CD4 helper T cells are important immunoprotectants with specialized functions; Th1 protect against intracellular pathogens, Th2 against helminths, and Th17 against fungi and extracellular bacteria [14], [15]. Th17 cells produce IL17A and IL17F, which activate IL17R-expressing cells to produce inflammatory chemokines and cytokines including granulocyte-colony stimulating factor (G-CSF), facilitating granulopoiesis and neutrophil recruitment [16], [17], [18]. Although the recognition of Th17 cells as a unique lineage among CD4 T cells is relatively recent, their developmental pathway has been characterized in substantial details. Polarization of naive CD4 cells to the Th17 lineage requires transforming growth factor (TGF)-β and IL-6 [19], [20]. Retinoic acid receptor-related orphan receptor gamma t (RORγt) is the key transcription factor (‘master regulator’) for IL-17 production [21], as IL-17 expression is blocked by RORγt antagonists (digoxin [22], SR1001 [23], and TMP778 [24]). Central events of Th17 differentiation are mammalian target of rapamycin (mTOR) activation and increased glycolysis orchestrated by transcription factor hypoxia-inducible factor 1-alpha (HIF-1α) [25], [26]. Th17 cells themselves are not pathogenic, but can be converted into pathogenic CD4 cells under the priming of myeloid cell-derived IL-23 [27]. These pathogenic CD4 cells lose IL-17-producing ability and produce IFNγ and GM-CSF instead [28], [29], [30], [31]. Altogether, the known factors that determine the Th17 cell generation fall into three categories: (i) cytokines (TGF-β, IL-6 and IL-23), (ii) transcription factors (RORγt) and (iii) metabolic regulators (mTOR, HIF-1α). In recent studies we discovered a novel SerpinB1-dependent proteolysis regulation of Th17 cell differentiation program [12], [13].

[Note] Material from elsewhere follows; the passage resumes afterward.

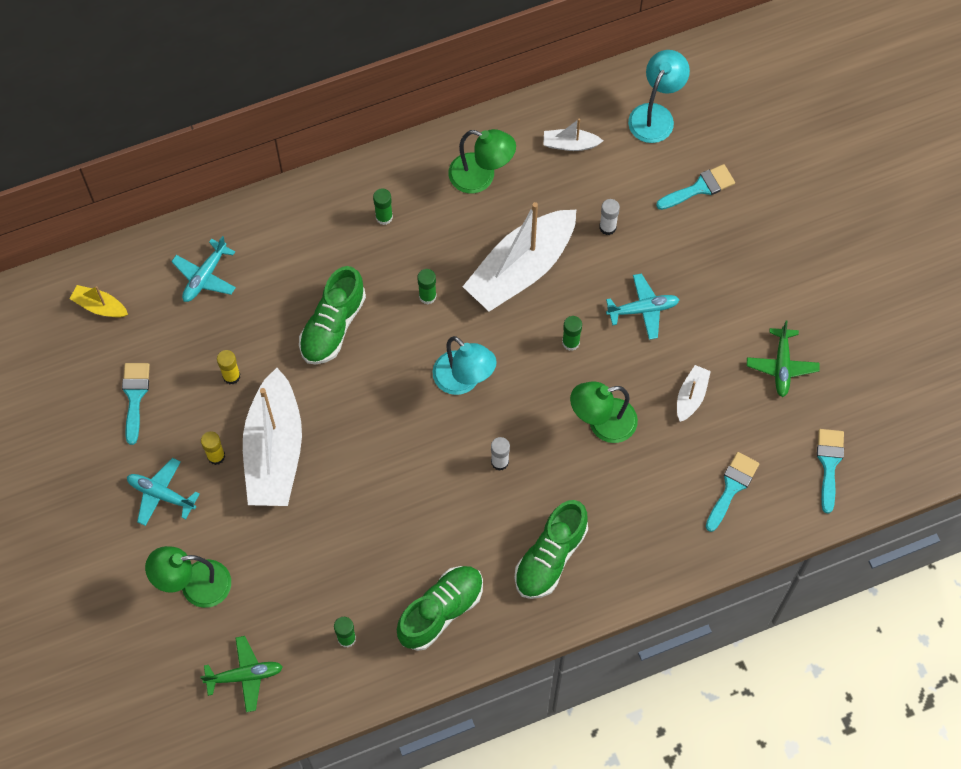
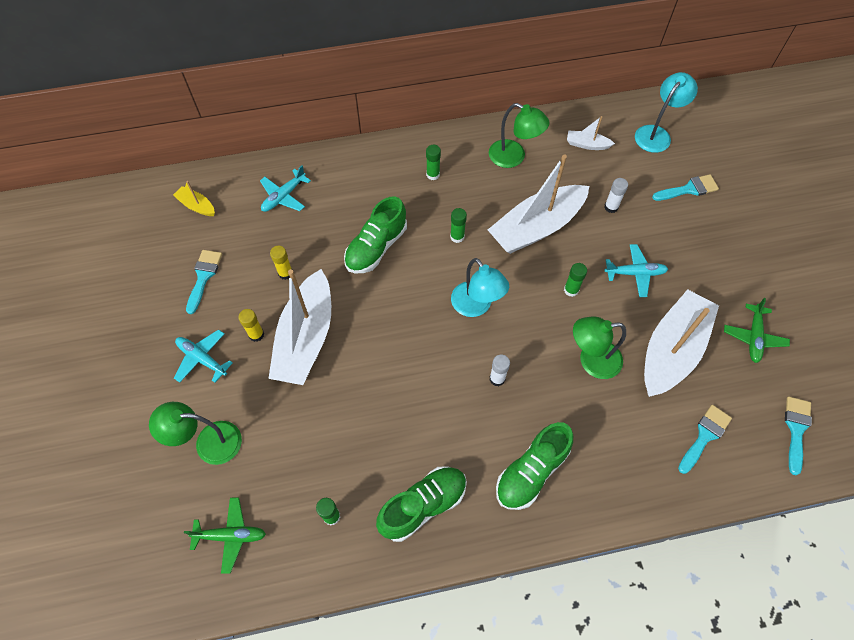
camera: 10 degrees right, 5 degrees down
white boat [677,365,711,422] -> white boat [644,289,719,397], size x2.29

The involvement of SerpinB1 in Th17 regulatory mechanism was first hinted by the study of SerpinB1 KO (serpinb1a^−/−) mice in influenza-infection [7]. Soon we found that SerpinB1 deficiency leads to selective expansion of IL-17⁺ γδ T cells in influenza infection and at steady stage [10]. Subsequently we found that the gene (serpinb1a) is selectively expressed late during Th17 differentiation through systematic evaluation of SerpinB1 expression in CD4 cells [12]. Most recently, our study showed that SerpinB1 expression is downstream of IL-23 signaling, and its expression maintains the survival of pathogenic Th17 cells in vivo. Deficiency of SerpinB1 largely protects mice from experimental autoimmune encephalomyelitis [13].

In the current study, we demonstrated that SerpinB1 plays a key role in conferring Th17 cells the pathogenic signature upon IL-23 priming; we also investigated the events that regulate the SerpinB1 expression in Th17 cells, and discovered that SerpinB1 expression in Th17 cells is RORγt independent, however is HIF-1α/mTOR/glycolysis dependent.